• [What needs to be done]
Scan the data below and copy each line where "Cayenne" occurs.
◇ ◇ ◇ ◇ ◇ ◇ ◇
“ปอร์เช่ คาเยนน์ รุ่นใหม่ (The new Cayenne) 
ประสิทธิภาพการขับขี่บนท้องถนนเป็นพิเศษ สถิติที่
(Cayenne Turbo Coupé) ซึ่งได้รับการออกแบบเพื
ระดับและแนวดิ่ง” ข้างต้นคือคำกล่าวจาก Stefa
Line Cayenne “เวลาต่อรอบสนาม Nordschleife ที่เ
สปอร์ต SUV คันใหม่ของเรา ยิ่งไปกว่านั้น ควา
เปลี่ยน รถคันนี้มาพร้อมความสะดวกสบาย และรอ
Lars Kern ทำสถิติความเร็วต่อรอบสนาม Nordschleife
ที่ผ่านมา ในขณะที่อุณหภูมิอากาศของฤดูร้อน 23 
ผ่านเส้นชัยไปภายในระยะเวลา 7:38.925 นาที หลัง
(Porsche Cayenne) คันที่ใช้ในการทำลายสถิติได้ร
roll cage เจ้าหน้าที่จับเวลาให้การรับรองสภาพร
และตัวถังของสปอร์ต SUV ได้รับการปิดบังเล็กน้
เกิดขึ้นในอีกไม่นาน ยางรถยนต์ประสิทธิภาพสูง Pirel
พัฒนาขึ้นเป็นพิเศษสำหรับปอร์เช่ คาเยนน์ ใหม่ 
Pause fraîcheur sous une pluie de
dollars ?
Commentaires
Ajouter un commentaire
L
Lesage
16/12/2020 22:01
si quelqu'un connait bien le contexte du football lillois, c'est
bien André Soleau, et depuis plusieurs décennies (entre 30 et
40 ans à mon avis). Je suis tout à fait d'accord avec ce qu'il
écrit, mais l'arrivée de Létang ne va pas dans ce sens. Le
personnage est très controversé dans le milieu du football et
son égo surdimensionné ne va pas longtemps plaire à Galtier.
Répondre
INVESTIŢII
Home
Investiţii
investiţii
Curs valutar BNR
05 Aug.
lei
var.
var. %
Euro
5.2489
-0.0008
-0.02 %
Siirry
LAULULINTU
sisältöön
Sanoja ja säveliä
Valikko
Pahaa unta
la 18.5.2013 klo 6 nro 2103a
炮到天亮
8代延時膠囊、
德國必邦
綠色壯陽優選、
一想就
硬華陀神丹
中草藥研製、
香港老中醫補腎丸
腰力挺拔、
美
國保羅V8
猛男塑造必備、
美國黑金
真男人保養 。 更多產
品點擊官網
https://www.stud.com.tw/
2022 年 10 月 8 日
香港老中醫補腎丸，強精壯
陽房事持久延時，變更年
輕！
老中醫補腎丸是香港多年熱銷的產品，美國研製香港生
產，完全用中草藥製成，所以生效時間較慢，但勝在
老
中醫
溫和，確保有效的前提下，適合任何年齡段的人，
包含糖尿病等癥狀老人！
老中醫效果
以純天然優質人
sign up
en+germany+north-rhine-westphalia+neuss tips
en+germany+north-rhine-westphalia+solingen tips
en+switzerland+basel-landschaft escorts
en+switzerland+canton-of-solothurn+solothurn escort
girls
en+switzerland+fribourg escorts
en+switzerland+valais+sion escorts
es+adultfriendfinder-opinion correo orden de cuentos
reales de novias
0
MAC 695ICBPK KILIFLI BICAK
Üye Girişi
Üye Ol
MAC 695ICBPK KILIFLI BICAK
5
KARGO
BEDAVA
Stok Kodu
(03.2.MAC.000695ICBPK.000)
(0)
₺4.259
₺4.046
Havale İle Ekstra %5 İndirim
◇ ◇ ◇ ◇ ◇ ◇ ◇
• [Result of the exercise]
“ปอร์เช่ คาเยนน์ รุ่นใหม่ (The new Cayenne) 
(Cayenne Turbo Coupé) ซึ่งได้รับการออกแบบเพื
Line Cayenne “เวลาต่อรอบสนาม Nordschleife ที่เ
(Porsche Cayenne) คันที่ใช้ในการทำลายสถิติได้ร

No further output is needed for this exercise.